Yeah, I'm a hypocrite. Experiencing a "journey" that the majority of the world's people will never get to take while I spout socialist-sympathetic rants about equality and decency in how we live our lives. My trip is about money and class and education and the ways in which that has made me feel entitled to this pursuit of enlightenment and self-fulfilment. If things were different; maybe I'd be more sorry. I'd have donated my savings to a hard-working and under-staffed, non-government organisation that would try to save the planet and not just my soul. I'd have stayed in Melbourne and changed my life there and then just because I wanted to and I didn't have to be shocked into a re-assessment of my values and habits.


But things are not different.

I did travel across the world to pick beans and get an accidental and uneven tan. I did fall in love with a boy who doesn't love me back. I did begin to reassess my ideas of beauty and humanity, even in relation to myself. I did carry a- far too heavy and over-packed- backpack through four countries, thus far, just to discover that all I needed was a cotton dress, credit card, boots and a notebook. I did nothing last weekend but watch movies because I was tired and visiting Toronto was beyond me even though I'd promised to do it soon. I did kiss the Blarney Stone, take a picture at Niagara Falls, gaze at the city of Edinburgh from inside the castle walls and walk across London's Tower Bridge. I did feel far more impressed by the act of swimming alone in a lake, the texture of fried bread fresh from the pan, and the way people look at you when they know they're probably saying goodbye forever.

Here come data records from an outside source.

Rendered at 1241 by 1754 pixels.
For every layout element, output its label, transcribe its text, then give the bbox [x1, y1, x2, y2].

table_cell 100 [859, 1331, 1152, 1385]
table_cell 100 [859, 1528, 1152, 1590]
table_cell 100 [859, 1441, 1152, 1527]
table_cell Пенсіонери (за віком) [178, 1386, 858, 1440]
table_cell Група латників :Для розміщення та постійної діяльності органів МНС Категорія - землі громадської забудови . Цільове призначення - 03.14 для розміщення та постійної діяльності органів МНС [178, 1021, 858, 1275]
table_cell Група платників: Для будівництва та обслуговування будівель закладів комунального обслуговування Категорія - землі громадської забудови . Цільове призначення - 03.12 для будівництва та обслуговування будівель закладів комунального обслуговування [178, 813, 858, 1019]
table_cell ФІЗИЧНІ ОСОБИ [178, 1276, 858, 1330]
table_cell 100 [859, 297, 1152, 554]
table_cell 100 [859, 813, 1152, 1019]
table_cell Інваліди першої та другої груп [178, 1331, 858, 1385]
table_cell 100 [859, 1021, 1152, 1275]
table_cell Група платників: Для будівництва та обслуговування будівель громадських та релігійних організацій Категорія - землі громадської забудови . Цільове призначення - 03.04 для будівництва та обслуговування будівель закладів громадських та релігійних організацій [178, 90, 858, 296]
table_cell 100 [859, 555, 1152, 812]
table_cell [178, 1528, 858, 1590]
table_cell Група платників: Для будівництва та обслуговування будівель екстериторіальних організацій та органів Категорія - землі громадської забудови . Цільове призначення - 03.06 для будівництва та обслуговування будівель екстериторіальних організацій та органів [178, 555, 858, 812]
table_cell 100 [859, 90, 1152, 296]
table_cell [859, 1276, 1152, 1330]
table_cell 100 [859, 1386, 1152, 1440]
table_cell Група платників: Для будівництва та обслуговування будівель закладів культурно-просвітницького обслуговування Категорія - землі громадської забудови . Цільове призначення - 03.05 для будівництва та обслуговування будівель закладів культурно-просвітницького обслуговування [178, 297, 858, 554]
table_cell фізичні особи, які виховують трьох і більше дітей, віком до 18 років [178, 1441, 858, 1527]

And I did decide to settle down here for now in order to assess all this. My first farm, first Canadian love. My head was all wrong; I was tired and emotionally broke. Soon, I think, I'll be ready to go again. Do that last bit of moving about, of meeting new people and ogling at places, before I come home. The conclusion I've come to is that though for many people the only and best choice is to figure themselves out well before they're nineteen and travelling the world just 'cause they can, the one I've made is to do it this way. I want to finish this, I guess, despite the burns homesickness sometimes leaves on me and the ideological qualms I have with the way I decided to facilitate this personal growth.

I think I’ve said plenty- too much, really- for now.


* The basic gist I get is that it's a middle-class, middle-aged woman's quest, while en route around the world, to find herself. Haven't read it myself and am actually now desperate to.


[I dunno if everyone realises just how much these blogs are written "on the fly". I don't ezackaly draft them and goodness knows I do a shoddy job editing. I read a couple of them back and thought "whoa, that was bad". This is sort of a record for me as much as anyone reading back home so I suppose it doesn't really matter. But I wish I could do this better.]